Il convient de noter que les déclarations de la Russie sur les livraisons de gaz par des voies alternatives ont jusqu’à présent été accueillies positivement par les autorités turques. Le ministère turc de l’énergie, quant à lui, a déclaré qu’un tel centre d’échange de gaz nécessitait une étude complète, mais qu’il était techniquement réalisable. Il est cependant impératif d’aller au-delà des questions techniques lorsque l’on aborde un tel sujet. La proposition de Poutine devrait être analysée comme une manœuvre géopolitique visant à rompre le font diplomatico-énergétique européen, tandis que la guerre en Ukraine se poursuit et que la crise énergétique s’aggrave.
Selon certains experts, la mise en place d’une plate-forme gazière en Turquie ne ferait pas de ce pays une plate-forme gazière, mais plutôt un centre de négoce du gaz. En d’autres termes, il pourrait devenir un marché où le gaz naturel est librement échangé sans restrictions techniques, commerciales ou juridiques. En fait, l’idée de devenir une plaque tournante du gaz n’est pas nouvelle pour la Turquie. C’est un projet qui a été évoqué par le passé en Turquie, qui se trouve dans une position physiquement privilégiée, sans jamais être réalisé. Cependant, la proposition de Poutine n’est pas considérée comme une possibilité réalisable à court terme, dans les conditions actuelles. Pour ce faire, il ne devrait pas y avoir de barrières commerciales, c’est-à-dire pas d’interférence extérieure dans la formation des prix, ni d’obstacles et de limitations juridiques et techniques. Par conséquent, cette proposition restera rhétorique.
Dans l’hypothèse où la Turquie deviendrait une plaque tournante du gaz, elle serait la première à vendre ce gaz à l’Europe. En ce cas, cela pourrait être considéré comme une étape franchie par la Turquie, que Poutine considère comme un pays proche malgré son appartenance au camp occidental, et la Turquie pourrait même envoyer du gaz en Extrême-Orient. Toutefois, cela serait financièrement très coûteux et, au plan logistique, quelque peu compliqué. Même si la proposition de Poutine de faire de la Turquie une plaque tournante du gaz est purement rhétorique, la croyance selon laquelle cela élèverait le statut international potentiel de la Turquie pourrait influencer les électeurs.
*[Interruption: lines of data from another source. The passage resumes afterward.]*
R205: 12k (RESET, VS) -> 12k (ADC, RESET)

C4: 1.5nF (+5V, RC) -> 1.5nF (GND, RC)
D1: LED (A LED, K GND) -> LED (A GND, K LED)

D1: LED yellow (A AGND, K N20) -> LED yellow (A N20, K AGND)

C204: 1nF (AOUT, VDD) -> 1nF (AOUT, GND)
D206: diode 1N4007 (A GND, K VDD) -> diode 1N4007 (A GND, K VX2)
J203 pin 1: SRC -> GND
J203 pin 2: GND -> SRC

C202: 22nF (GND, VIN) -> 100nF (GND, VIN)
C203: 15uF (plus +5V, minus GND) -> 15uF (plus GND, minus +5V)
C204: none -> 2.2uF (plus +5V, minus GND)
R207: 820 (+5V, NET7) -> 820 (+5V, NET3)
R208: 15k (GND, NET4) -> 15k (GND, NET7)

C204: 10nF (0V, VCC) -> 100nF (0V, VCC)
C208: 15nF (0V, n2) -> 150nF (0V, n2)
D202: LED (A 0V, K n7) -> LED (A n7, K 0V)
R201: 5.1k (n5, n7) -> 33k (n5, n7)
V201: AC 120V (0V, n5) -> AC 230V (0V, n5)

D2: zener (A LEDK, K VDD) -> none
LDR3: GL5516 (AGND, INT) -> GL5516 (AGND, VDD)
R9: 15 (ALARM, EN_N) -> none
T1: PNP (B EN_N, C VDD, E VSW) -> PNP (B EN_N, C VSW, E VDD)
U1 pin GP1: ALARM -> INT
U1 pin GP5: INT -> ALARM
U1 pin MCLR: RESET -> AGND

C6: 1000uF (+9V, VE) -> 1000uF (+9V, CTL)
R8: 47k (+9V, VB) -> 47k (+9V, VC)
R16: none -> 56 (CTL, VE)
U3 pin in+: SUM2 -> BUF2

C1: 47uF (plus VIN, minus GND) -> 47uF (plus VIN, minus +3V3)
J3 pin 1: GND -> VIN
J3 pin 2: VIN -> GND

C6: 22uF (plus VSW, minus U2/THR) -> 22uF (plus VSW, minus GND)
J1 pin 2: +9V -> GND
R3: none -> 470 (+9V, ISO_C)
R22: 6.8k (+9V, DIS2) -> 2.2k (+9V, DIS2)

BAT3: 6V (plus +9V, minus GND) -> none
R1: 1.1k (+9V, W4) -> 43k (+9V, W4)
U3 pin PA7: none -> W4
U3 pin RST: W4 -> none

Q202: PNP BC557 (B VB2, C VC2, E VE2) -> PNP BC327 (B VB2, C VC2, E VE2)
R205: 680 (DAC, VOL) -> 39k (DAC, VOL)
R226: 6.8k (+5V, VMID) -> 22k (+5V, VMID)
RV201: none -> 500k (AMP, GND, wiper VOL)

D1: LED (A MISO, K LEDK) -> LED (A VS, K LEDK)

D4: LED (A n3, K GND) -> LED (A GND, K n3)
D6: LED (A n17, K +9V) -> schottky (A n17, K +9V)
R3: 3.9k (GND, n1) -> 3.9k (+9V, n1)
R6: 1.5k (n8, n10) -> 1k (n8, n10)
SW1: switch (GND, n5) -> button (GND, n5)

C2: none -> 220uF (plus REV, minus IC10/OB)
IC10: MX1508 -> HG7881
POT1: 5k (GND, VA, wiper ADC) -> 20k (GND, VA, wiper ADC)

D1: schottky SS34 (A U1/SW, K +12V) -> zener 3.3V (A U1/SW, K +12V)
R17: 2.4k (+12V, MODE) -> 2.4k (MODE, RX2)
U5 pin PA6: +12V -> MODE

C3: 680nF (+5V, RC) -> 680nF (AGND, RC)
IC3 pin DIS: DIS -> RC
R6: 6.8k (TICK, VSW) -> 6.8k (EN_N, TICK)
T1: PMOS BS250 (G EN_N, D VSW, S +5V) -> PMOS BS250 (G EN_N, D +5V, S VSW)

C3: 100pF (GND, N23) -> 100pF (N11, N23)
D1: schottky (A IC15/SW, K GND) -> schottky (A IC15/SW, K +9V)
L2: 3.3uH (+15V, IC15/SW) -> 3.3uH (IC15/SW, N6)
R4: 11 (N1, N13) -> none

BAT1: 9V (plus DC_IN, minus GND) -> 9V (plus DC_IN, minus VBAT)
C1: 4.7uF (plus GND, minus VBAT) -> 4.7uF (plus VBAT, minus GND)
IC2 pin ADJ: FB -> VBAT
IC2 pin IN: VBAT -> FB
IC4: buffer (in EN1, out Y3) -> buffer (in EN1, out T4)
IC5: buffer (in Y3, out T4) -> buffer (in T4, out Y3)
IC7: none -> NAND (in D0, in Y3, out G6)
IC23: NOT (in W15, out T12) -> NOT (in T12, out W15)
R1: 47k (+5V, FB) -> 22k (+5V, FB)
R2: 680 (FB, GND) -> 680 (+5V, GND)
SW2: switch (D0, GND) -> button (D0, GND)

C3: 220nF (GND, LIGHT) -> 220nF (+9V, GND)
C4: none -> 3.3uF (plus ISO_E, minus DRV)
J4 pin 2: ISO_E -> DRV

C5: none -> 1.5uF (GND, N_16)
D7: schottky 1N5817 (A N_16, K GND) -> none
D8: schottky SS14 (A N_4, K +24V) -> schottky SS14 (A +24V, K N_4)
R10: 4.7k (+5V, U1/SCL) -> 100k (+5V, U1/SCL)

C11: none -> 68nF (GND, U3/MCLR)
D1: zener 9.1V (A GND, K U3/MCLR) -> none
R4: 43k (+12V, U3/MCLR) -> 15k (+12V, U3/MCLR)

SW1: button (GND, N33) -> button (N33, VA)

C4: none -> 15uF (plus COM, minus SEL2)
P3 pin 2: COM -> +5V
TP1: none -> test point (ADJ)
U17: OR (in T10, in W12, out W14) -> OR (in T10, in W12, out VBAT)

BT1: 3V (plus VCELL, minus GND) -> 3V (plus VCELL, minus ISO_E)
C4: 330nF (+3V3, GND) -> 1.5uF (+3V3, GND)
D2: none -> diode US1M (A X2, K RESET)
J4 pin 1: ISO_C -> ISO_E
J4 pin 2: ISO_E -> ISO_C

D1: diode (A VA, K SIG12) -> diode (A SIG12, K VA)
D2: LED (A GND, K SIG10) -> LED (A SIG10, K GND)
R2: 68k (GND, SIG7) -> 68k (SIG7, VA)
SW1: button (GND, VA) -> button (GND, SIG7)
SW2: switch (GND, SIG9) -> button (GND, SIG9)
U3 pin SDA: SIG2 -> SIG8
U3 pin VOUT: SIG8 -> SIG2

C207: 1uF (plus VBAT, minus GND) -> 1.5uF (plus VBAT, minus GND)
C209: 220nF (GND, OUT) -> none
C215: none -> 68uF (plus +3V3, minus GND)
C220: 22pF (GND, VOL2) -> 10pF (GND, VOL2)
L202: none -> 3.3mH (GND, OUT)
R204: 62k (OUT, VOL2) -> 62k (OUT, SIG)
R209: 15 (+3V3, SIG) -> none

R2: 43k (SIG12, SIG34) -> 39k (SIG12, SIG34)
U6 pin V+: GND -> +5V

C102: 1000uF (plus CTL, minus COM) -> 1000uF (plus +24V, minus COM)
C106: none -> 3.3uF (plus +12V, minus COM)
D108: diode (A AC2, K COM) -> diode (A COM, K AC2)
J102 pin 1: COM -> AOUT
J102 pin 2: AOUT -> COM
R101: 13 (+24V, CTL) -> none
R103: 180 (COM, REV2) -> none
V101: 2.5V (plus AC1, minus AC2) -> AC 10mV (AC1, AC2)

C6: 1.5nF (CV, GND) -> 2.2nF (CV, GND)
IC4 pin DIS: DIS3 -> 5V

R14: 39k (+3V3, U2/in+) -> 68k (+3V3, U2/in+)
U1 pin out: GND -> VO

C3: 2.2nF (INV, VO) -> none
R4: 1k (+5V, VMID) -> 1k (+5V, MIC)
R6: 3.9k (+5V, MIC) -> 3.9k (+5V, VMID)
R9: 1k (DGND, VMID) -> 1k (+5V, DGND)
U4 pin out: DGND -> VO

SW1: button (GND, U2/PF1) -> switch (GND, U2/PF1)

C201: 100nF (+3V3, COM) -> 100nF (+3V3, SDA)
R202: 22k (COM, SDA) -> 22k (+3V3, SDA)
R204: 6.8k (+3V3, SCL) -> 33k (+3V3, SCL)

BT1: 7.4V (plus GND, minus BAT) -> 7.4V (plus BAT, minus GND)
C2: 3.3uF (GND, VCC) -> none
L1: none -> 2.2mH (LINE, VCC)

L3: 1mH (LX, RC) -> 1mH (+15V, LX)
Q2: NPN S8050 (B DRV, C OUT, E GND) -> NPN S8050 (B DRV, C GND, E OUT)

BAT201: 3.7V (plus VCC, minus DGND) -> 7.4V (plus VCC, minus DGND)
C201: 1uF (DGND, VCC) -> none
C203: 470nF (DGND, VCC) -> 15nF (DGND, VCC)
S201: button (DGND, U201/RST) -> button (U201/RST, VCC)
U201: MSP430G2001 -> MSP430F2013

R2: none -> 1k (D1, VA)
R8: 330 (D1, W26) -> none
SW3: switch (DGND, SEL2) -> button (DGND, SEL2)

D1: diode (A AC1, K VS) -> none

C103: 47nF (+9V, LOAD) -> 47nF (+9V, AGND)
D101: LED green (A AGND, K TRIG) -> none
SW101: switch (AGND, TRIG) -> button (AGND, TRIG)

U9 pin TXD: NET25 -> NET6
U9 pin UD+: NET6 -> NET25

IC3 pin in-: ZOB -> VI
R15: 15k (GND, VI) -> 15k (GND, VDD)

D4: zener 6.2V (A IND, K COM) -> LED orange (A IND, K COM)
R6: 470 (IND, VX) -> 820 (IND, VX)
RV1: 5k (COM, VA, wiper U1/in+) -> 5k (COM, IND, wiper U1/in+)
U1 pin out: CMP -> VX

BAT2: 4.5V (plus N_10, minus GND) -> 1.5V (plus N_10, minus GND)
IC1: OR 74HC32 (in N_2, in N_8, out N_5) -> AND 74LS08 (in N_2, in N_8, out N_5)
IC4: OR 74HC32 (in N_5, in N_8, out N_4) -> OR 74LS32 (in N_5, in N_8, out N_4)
Dans l’ensemble, l’approche consistant à établir une plate-forme gazière montre que la Russie veut prendre le contrôle de la question énergétique. Il est probable qu’Erdogan accueille favorablement la demande de la Russie, car cela augmenterait ses chances de devenir un « pont » énergétique entre la Russie et l’Europe et d’expliquer à son électorat l’importance des approvisionnements en gaz de la Turquie. Toutefois, le risque existe qu’n tel projet accroisse encore la dépendance énergétique de la Turquie vis-à-vis de la Russie, ce qui pourrait irriter les électeurs qui sont opposés à la Russie depuis le début de la guerre en Ukraine.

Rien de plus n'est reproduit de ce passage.